↓
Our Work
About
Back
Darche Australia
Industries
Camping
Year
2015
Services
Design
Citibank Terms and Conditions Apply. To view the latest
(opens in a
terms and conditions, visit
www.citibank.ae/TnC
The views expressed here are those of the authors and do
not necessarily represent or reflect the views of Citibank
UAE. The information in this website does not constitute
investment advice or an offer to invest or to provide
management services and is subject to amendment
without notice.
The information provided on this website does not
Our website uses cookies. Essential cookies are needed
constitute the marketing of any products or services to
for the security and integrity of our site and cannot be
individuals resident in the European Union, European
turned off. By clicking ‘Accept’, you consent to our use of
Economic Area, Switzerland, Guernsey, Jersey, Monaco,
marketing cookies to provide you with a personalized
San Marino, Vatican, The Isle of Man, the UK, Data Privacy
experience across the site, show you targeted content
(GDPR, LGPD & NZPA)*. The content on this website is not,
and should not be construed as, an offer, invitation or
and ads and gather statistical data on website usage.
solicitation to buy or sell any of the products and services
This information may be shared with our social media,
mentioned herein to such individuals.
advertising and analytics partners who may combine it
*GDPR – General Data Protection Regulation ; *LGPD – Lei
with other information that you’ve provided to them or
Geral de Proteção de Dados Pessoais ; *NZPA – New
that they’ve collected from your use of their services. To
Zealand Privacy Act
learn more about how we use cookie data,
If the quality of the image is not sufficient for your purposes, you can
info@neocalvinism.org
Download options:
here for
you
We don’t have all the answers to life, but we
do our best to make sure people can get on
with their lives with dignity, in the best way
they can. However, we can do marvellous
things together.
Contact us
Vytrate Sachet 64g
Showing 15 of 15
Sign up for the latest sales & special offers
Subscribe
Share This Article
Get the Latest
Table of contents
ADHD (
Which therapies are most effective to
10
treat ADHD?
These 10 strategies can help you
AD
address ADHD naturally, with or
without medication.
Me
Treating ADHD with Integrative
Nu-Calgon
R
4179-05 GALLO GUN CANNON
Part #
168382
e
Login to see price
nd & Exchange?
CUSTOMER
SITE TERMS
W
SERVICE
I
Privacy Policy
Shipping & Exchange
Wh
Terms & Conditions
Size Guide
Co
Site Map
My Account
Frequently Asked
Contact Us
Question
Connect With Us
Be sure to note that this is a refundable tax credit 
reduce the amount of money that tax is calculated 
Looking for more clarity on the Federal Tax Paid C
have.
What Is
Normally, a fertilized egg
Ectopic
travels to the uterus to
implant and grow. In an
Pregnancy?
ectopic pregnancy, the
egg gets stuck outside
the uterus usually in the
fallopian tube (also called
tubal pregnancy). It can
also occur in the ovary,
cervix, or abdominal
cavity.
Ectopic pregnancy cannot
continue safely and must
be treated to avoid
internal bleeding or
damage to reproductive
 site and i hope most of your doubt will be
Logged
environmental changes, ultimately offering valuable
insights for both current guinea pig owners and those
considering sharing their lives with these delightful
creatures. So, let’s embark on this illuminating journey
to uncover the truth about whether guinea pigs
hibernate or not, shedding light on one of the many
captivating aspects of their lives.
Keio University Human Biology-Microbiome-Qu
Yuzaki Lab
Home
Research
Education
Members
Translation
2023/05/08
↑
WHAT THE TASK ASKS: All lines from the opening of the listing above through the line that contains "not necessarily represent" should be given again exactly, and nothing more.

COMPLETED EXERCISE:
Our Work
About
Back
Darche Australia
Industries
Camping
Year
2015
Services
Design
Citibank Terms and Conditions Apply. To view the latest
(opens in a
terms and conditions, visit
www.citibank.ae/TnC
The views expressed here are those of the authors and do
not necessarily represent or reflect the views of Citibank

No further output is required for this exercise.